Reproduce everything in the forum thread about parking charges from "YsabellStoHelit Tue 26-May-15" down to "by lower courts.", word for word.

** Opening TEXT BLOCK block **

Do not pay it. Much of the online advice re. these says you should simply ignore it and all of the follow up letters which get progressively more expensive. If the company want to pursue it then this is a civil matter and they must do so in the small claims courts. I believe it is very unlikely that they would do so.

If you don't ignore it then inform them you will not be paying it and why. Do not ask to be let off, simply point out the lack of adequate signage enticing the public to park there and do not be fobbed off.
Good Luck

WetAugust Tue 26-May-15 23:15:27

I have just successfully fought a similar PCN. Mine was for parking in a 'free' council car park but failing to obtain a 'free' ticket from the ticket machine - so many similarities

I wrote pages of appeal listing every point if law I could think of these included: insufficient signage at the entrance, inadequate signage in area in which I parked, confusing signage, no consideration made therefore no contract existed for the parking, excessive fine as the council were not being deprived of any revenue as the car park was 'free'. The wording on the PCN that stated I had failed 'to pay' when, as it was free there was nothing to pay etc etc

I don't know which of the many arguments swung it in my favour. Check the status of the car park. Council issued fines are harder to get out of than those issued in private car parks. I lodged my appeal without paying the fine. So my advice would be to throw as many legal arguments against them, in writing, as possible

YsabellStoHelit Tue 26-May-15 23:17:18

Appeal it.

caroldecker Wed 27-May-15 00:01:04

The courts have currently held that the charges are not excessive. In my link above, the defendant was charged £80 for overstaying in a free car park and lost the case. This is now case law and must be followed by lower courts.

** Closing TEXT BLOCK block **
** Opening SUPPLIED ENTRIES block **

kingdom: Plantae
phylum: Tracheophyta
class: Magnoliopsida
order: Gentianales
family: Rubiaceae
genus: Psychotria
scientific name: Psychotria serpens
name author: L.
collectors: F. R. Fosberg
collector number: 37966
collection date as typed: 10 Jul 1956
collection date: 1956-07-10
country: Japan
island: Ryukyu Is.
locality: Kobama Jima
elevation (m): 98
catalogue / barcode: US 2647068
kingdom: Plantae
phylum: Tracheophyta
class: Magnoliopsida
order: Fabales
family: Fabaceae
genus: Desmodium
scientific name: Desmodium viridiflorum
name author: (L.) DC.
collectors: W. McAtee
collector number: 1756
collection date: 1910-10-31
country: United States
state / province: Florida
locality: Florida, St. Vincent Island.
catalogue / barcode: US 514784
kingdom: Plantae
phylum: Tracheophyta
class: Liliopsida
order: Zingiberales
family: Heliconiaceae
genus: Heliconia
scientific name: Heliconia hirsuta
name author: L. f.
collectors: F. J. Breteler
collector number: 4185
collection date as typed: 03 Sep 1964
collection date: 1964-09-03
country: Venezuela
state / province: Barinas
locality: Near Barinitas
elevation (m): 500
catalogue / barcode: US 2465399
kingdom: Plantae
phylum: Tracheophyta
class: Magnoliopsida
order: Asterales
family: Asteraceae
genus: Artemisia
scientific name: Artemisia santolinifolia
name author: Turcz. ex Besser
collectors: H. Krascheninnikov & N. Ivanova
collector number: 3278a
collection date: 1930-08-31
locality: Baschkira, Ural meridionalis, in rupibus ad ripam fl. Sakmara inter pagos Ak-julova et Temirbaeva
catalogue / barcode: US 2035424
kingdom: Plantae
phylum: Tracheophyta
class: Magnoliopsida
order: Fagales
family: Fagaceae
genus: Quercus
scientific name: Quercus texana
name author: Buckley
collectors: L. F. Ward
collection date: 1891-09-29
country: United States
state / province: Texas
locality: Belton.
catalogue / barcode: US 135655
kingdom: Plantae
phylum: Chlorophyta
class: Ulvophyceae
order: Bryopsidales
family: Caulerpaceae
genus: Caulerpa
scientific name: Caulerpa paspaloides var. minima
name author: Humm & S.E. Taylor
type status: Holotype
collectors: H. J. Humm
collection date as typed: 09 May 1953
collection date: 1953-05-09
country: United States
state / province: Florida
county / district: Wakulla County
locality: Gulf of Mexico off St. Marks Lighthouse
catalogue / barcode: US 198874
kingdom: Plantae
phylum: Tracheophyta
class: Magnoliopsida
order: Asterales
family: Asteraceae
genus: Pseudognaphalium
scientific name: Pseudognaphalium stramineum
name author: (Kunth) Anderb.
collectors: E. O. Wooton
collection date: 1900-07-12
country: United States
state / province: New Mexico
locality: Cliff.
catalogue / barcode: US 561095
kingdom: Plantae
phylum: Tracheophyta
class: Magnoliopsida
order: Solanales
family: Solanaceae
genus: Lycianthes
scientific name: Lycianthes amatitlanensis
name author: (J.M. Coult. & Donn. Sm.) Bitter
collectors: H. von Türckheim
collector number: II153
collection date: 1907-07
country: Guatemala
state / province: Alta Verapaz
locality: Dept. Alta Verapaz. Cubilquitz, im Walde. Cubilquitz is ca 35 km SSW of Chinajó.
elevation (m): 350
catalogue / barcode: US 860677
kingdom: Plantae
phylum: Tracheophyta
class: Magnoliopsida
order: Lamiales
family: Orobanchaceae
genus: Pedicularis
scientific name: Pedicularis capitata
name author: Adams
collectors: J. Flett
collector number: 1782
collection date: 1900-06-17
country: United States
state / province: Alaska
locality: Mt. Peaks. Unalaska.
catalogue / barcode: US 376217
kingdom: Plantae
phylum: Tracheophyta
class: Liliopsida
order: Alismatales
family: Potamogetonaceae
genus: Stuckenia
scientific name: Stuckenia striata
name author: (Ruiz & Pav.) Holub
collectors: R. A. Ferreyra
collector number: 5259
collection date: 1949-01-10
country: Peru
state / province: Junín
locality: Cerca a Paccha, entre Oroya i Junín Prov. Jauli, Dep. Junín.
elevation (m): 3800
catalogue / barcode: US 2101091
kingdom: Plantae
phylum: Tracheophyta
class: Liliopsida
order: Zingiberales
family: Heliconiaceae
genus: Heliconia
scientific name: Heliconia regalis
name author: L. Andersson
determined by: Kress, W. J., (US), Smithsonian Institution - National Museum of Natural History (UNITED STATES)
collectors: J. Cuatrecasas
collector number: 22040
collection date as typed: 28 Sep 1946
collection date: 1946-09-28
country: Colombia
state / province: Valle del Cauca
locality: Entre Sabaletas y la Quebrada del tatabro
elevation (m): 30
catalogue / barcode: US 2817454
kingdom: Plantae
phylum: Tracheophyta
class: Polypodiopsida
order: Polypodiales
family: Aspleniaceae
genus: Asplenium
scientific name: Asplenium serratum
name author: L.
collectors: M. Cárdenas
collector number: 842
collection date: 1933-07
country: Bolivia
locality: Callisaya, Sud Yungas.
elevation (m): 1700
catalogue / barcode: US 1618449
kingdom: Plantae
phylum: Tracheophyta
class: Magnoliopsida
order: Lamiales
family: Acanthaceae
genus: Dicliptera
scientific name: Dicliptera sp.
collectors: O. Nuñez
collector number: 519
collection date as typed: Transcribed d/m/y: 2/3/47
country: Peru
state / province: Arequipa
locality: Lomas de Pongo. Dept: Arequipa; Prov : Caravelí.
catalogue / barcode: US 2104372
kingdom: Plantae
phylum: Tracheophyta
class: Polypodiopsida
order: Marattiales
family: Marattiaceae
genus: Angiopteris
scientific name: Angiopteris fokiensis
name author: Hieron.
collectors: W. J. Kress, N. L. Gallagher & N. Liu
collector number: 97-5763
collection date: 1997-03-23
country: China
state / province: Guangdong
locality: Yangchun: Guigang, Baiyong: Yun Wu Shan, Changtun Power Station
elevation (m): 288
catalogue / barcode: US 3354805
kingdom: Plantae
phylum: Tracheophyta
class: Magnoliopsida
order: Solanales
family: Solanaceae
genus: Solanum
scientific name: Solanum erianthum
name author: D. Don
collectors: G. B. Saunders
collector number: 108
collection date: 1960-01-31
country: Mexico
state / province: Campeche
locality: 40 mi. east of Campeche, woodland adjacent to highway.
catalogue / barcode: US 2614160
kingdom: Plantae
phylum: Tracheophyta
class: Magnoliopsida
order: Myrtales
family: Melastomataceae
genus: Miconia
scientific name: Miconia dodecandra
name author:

** Closing SUPPLIED ENTRIES block **

SOLUTION FOR THIS TASK:
YsabellStoHelit Tue 26-May-15 23:17:18

Appeal it.

caroldecker Wed 27-May-15 00:01:04

The courts have currently held that the charges are not excessive. In my link above, the defendant was charged £80 for overstaying in a free car park and lost the case. This is now case law and must be followed by lower courts.